One method to investigate further would be to buy a standard and spike a small amount at different concentrations into a sample without this defect (test samples), and compare to the same sample without a spike (negative control) and to a sample with known defect (positive control). https://www.sigmaaldrich.com/US/en/product/sial/18109
One method to investigate further would be to buy a standard and spike a small amount at different concentrations into a sample without this defect (test samples), and compare to the same sample without a spike (negative control) and to a sample with known defect (positive control). https://www.sigmaaldrich.com/US/en/product/sial/18109
This looks plausible to me as well. Tempted to go ahead and do that experiment (the linked source would be shipping from the next city over from me) but I'd want to double check a couple other literature resources and it would have to wait until after I'm back in town from my upcoming guest instructor gig. If I do it in the nearish future I'll be sure to put the findings here.
-
- Supporter ♡
IF you try that experiment I;d go for something already diluted...I'm retty sure it's going to be a small fraction of what is cooking out of the beans.
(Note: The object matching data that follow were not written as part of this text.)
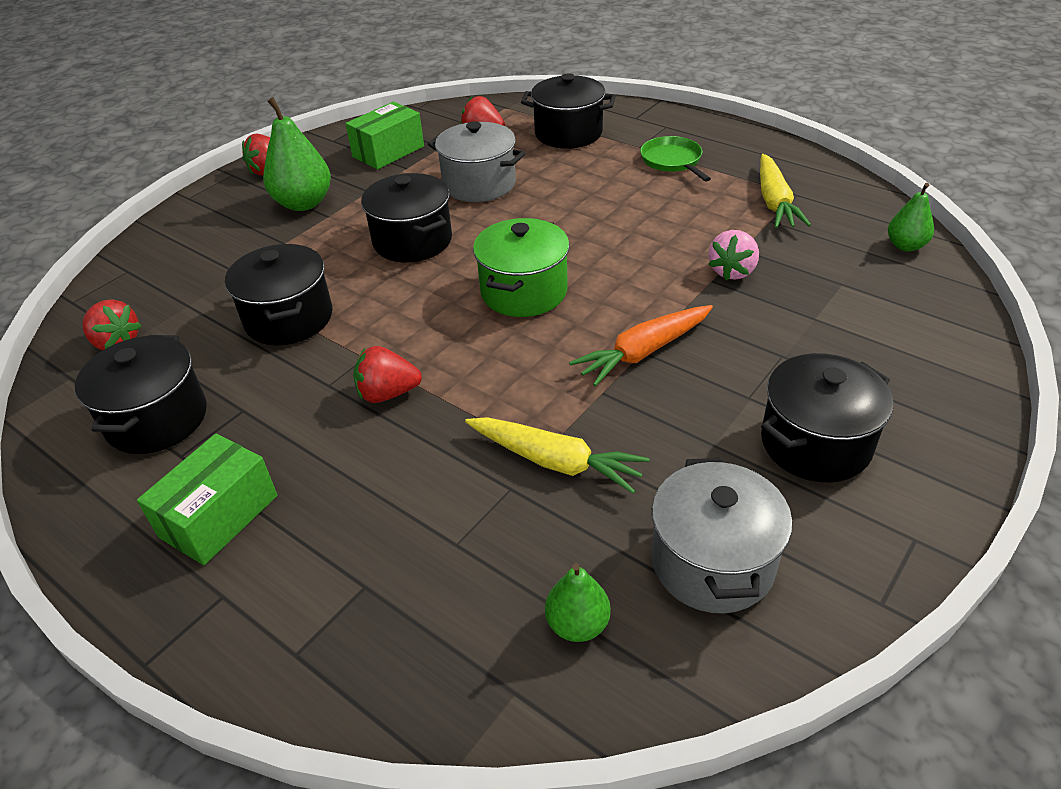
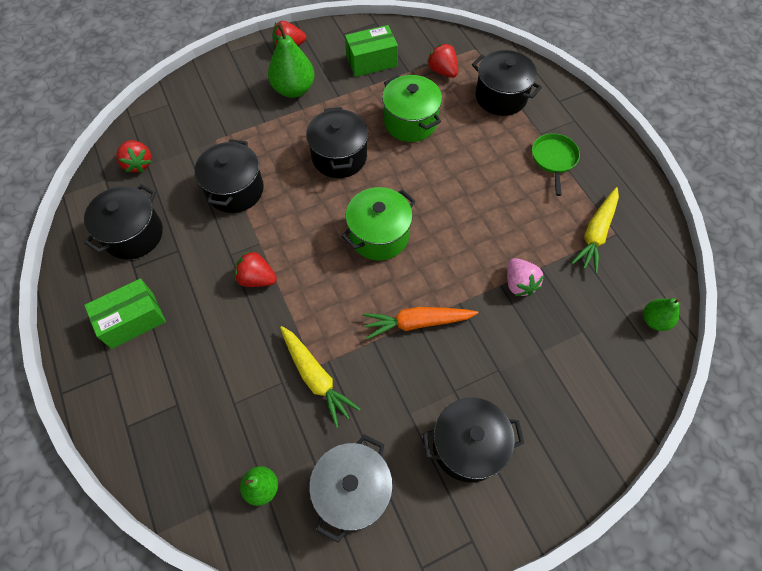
camera: 25 degrees right, 20 degrees up
grey pot [428,122,525,202] -> green pot [382,75,442,142]
pink strawberry [708,230,759,280] -> pink strawberry turned 75 degrees counterclockwise [507,258,544,297]

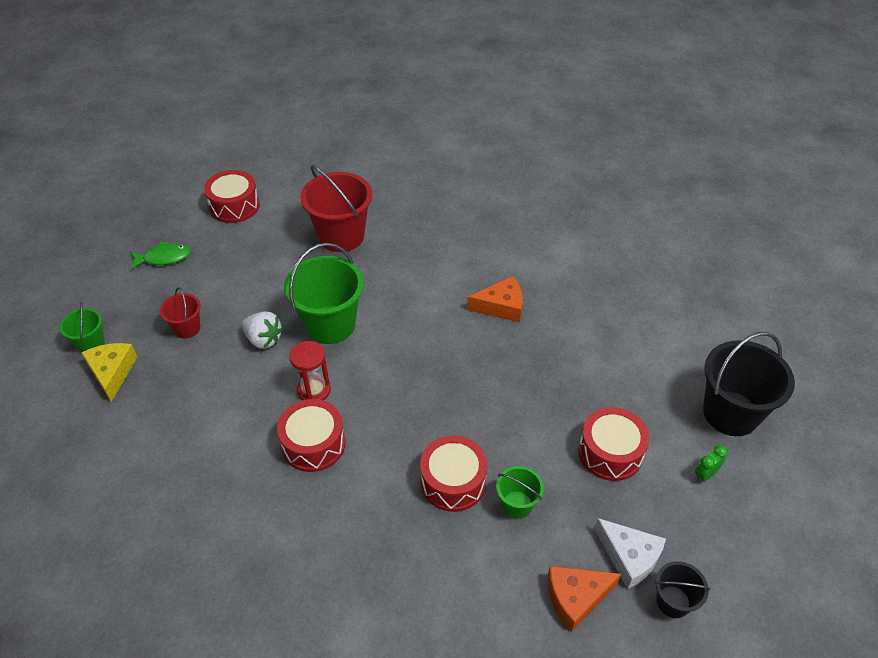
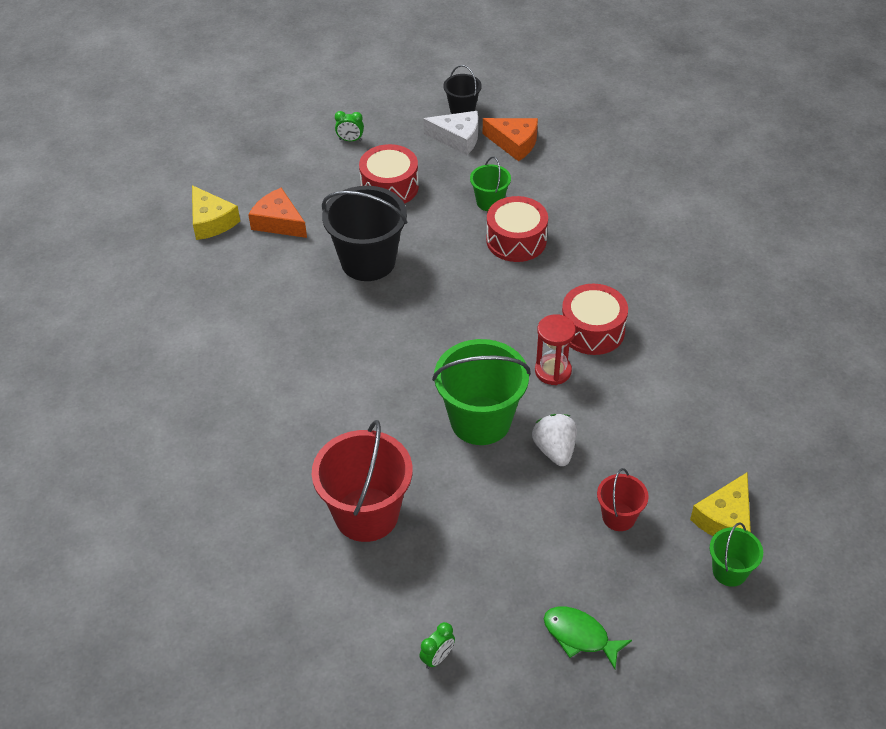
camera: 135 degrees left, 0 degrees up
red drum [204,170,260,223] -> green clock [419,622,455,669]
orange cheese [467,276,523,322] -> orange cheese moved to [248,187,307,238]
white cheese [594,518,666,589] -> white cheese turned 105 degrees clockwise [423,111,478,155]
black bucket [703,332,795,436] -> black bucket moved to [322,186,407,281]
none -> yellow cheese [192,185,240,240]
http://www.thegoodscentscompany.com/data/rw1011071.html
http://www.thegoodscentscompany.com/data/rw1011071.html
LMWDP #483
Right, it would be a lot easier to work with to test multiple (small) concentrations. I also know one of the authors of that paper so I might just run the thought past him and get some professional guidance.
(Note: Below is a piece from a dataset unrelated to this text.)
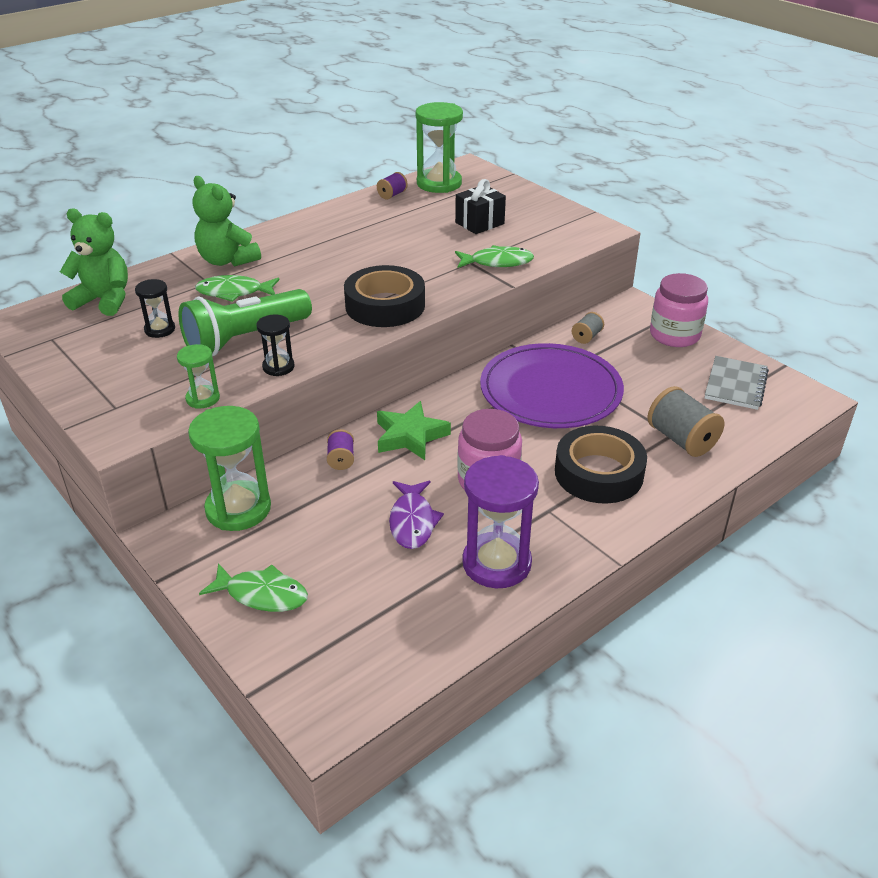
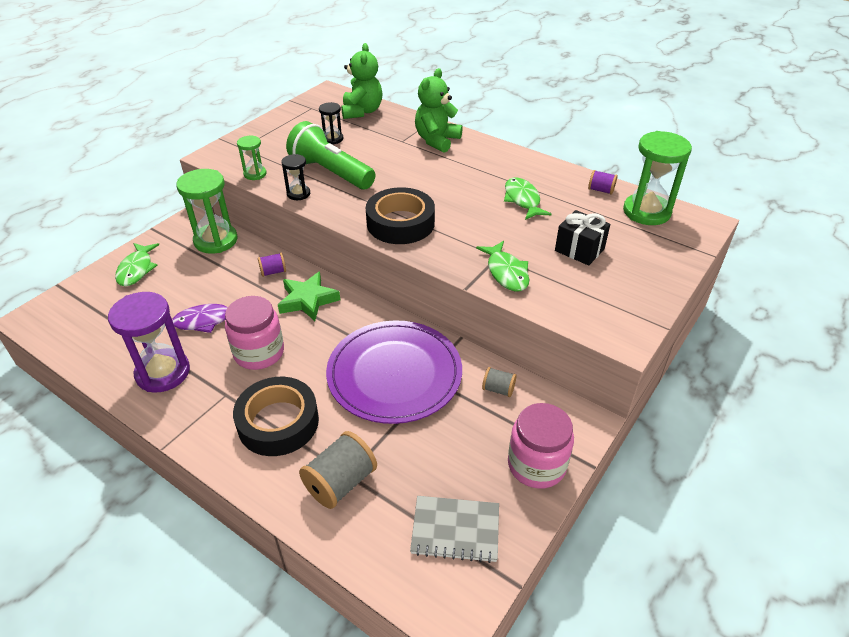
camera: 75 degrees right, 5 degrees up
green fish [195,275,280,302] -> green fish moved to [504,178,552,220]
I always had good quality from Sigma Aldrich (10+ years in the lab as an analytical chemist), but whatever you choose, make sure it comes with a COA and the purity is high (hexanal is approved as a food additive but whatever impurities are in there may not be.). Also, make sure whatever you get is not expired (looks like the SA one has a 36 month expiry).
You can do serial dilutions to get close to the right concentration for spiking.
You can do serial dilutions to get close to the right concentration for spiking.